> [Exercise description] Format every line of the rows below as a numbered list, skipping blank lines and leaving out the picture lines.

Chart comprehension data
----------------

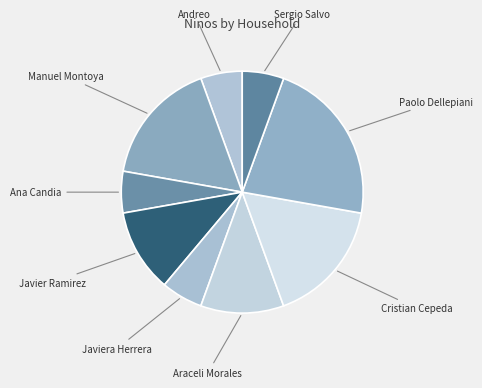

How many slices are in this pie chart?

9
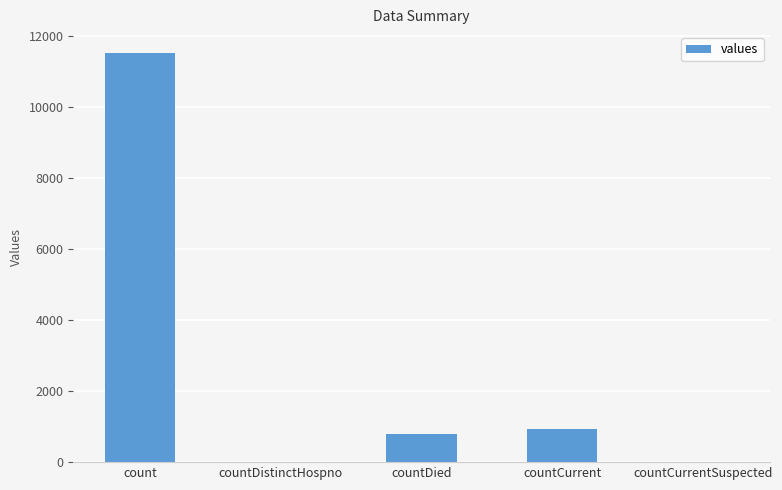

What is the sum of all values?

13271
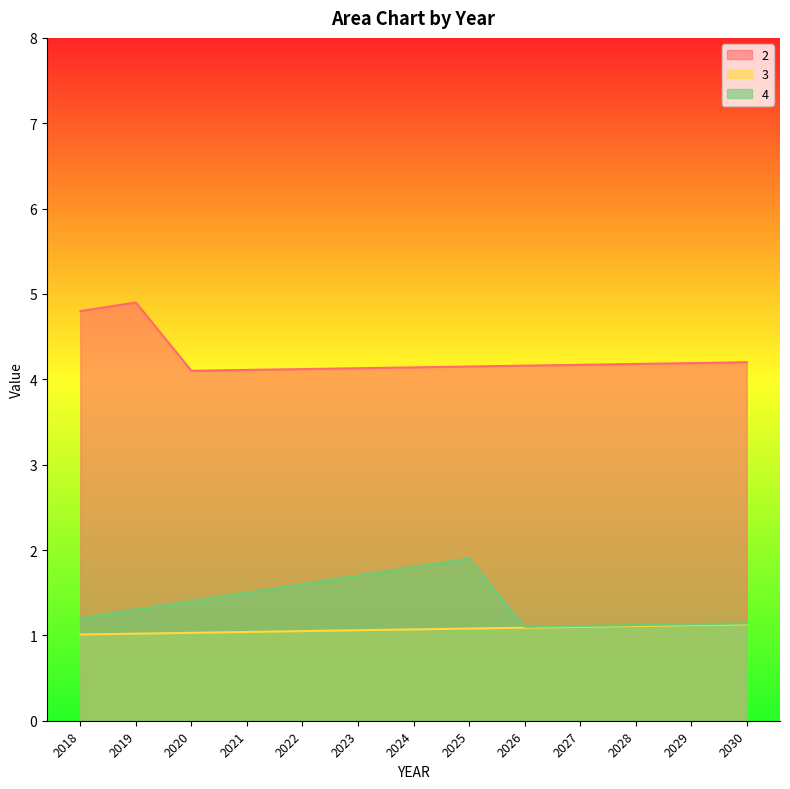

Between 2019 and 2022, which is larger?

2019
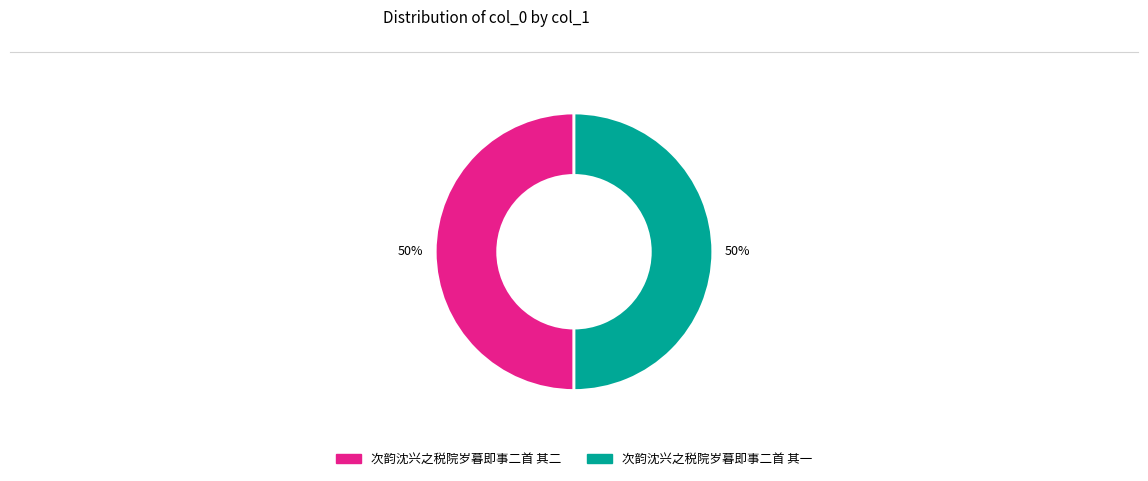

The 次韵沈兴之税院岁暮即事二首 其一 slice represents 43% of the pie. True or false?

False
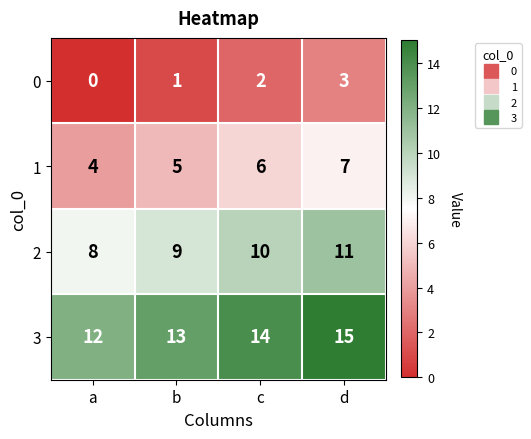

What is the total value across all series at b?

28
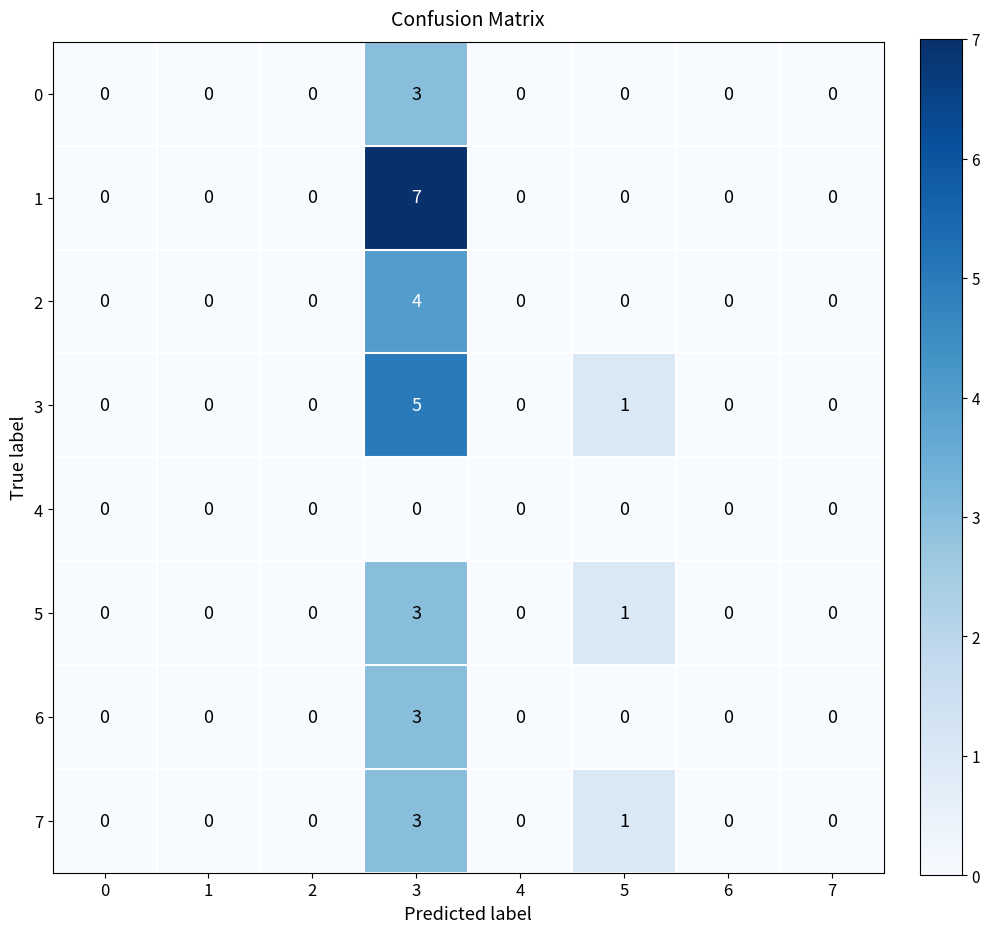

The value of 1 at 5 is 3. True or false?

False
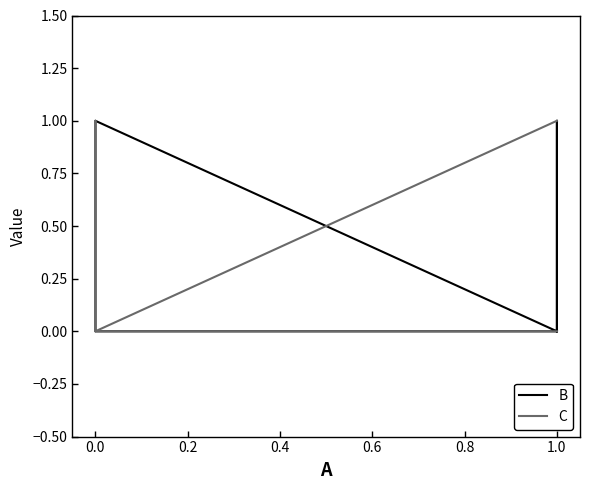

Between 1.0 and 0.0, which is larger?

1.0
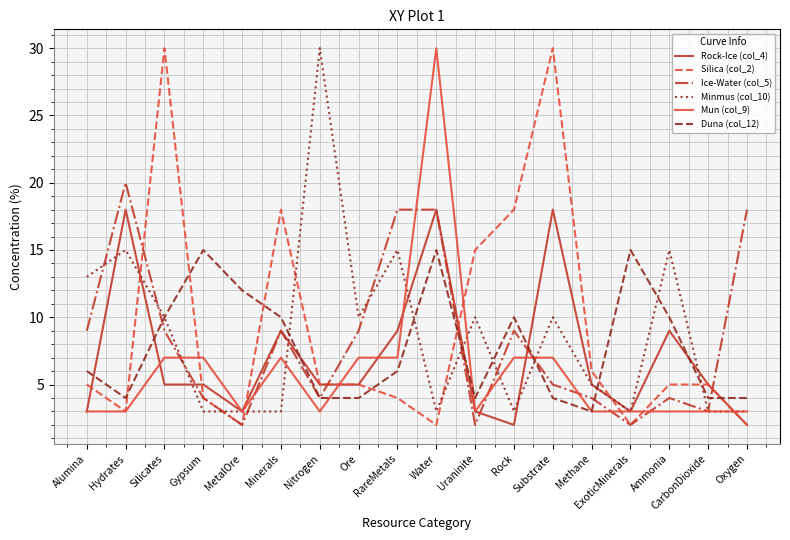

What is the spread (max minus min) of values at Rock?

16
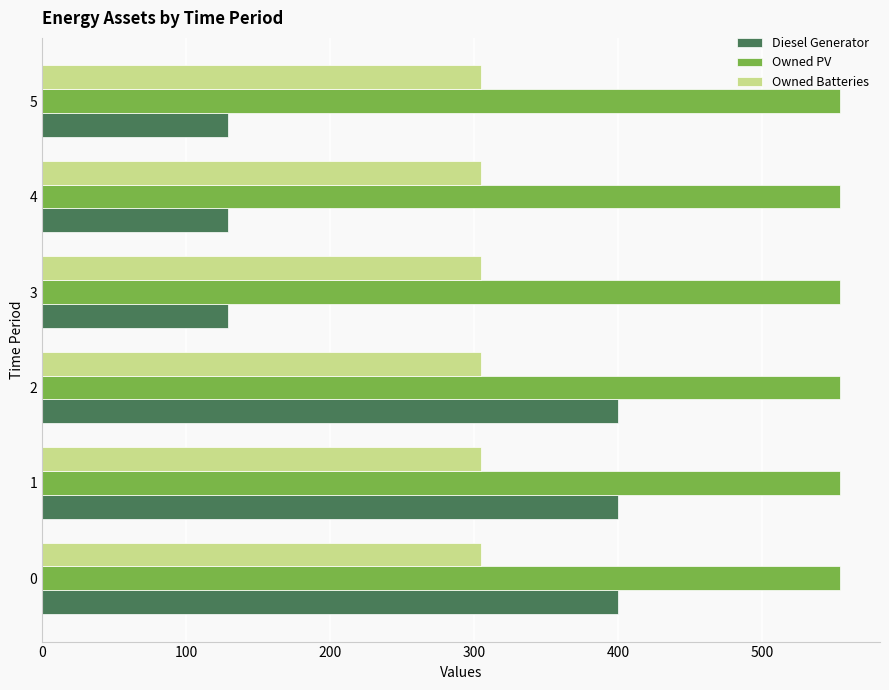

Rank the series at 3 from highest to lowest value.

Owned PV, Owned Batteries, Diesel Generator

----------------

> [Answer]
1. How many slices are in this pie chart?
2. 9
3. What is the sum of all values?
4. 13271
5. Between 2019 and 2022, which is larger?
6. 2019
7. The 次韵沈兴之税院岁暮即事二首 其一 slice represents 43% of the pie. True or false?
8. False
9. What is the total value across all series at b?
10. 28
11. The value of 1 at 5 is 3. True or false?
12. False
13. Between 1.0 and 0.0, which is larger?
14. 1.0
15. What is the spread (max minus min) of values at Rock?
16. 16
17. Rank the series at 3 from highest to lowest value.
18. Owned PV, Owned Batteries, Diesel Generator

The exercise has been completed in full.